The power all the biblical servants of God had, as stated in the Scriptures, could not have been had they been unrighteous, but which in the very possession shows that they were the appointed servants of God; and the admission into the approbation of the people, denotes the same and although there was a deviation in some instances from the holy will of God, yet it was in each case as stated; and it was no interference with the holy performances of such men before such deviations took place, nor any interference after such conduet. In that case it would be thus: namely, a man living for a number of years in true holiness, but who afterwards falls into sin; his late sin is since the holy state, and is therefore as distinct as one year is from another; by which distinction the sin is since the holiness and doing the will of God, but which, when changed, takes place again in holiness the same in that time as it could be. And according to that, had some of them who were the servants of God fallen into sin, so as to be lost, what they did while in the service of God would be just the same during that time as if they had never sinned.

Now what has been said of Moses as a man of pure motives, holy conduct, braving every discouragement, and avoiding every undue honour, and doing the will of God to his people, may be said of all the men of God after his time; and what has been said of the holy nature

and end of the writings of Moses, may be said of all the subsequent writings, for they, as stated, did and do tend to the sole happiness and safety of the people, and the glory of God; and what has been said of the reception of and dependance of the Jewish nation or people on the writings of Moses, may also be said of the rest of the biblical writings; all therefore staud on sure evidence to us, that they were from God to holy men, and from them to us, as from men of real truth; they therefore are the undeniable words of God to mankind.

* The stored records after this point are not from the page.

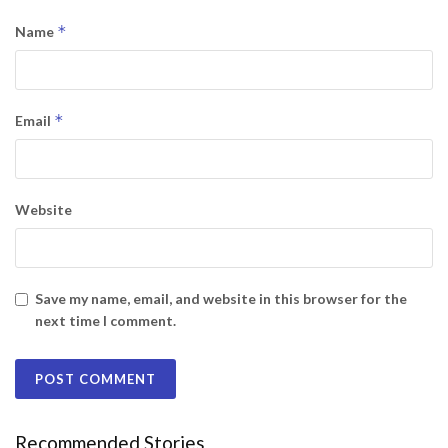
*
Name
*
Email
Website
Save my name, email, and website in this browser for the
next time I comment.
Recommended Stories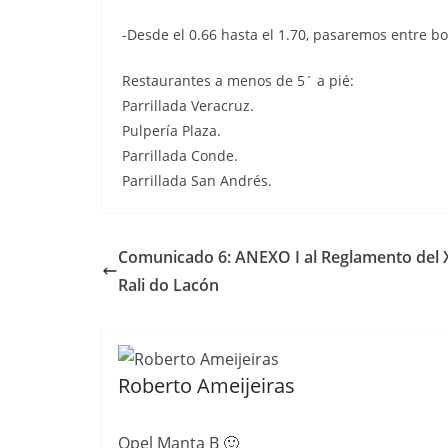
-Desde el 0.66 hasta el 1.70, pasaremos entre 
Restaurantes a menos de 5´ a pié:
Parrillada Veracruz.
Pulpería Plaza.
Parrillada Conde.
Parrillada San Andrés.
Comunicado 6: ANEXO I al Reglamento del 
Rali do Lacón
Roberto Ameijeiras
Opel Manta B 🙂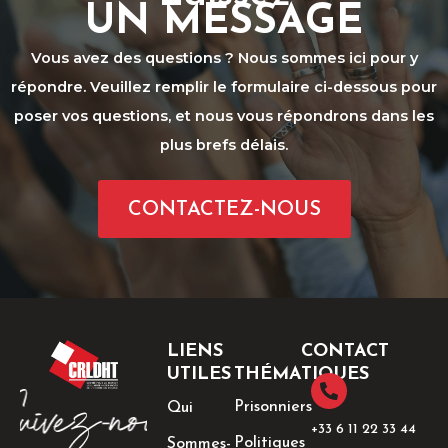
UN MESSAGE
Vous avez des questions ? Nous sommes ici pour y
répondre. Veuillez remplir le formulaire ci-dessous pour
poser vos questions, et nous vous répondrons dans les
plus brefs délais.
CONTACTEZ-NOUS
LIENS
CONTACT
UTILES
THÉMATIQUES
Prisonniers
Qui
+33 6 11 22 33 44​
Politiques
Sommes-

Having so far stated the certainty of the writers and promoters of the Old Testament being the true servants of God, so as to declare his will in the Old Scriptures to mankind; I now shall produce some equal evidences of the New Testament writers being the servants of God to the revelation of the Gospel to mankind. In so doing I observe, that before they could have wrote upon the Saviour of the world, and the righteousness of life by him, the sufferings he endured, and the effect or design of all, they must have been appointed by no less a being than God himself in the Saviour; because the works they performed in reference to the Saviour could not have been by the power of prepossessed knowledge or scheme to deceive, as many have done by being Antichrists: they were men of little learning and of humble occupations who were the first propagators of the christian cause, and they therefore could not have such a knowledge of the Scriptures as the learned Doctors, and Rabbies, and Scribes, who were of the Jews; for which reason they had it not in their power to acquire any means by which to falsify the old predictions of the Saviour, or the circumstances of his coming according to prophecy.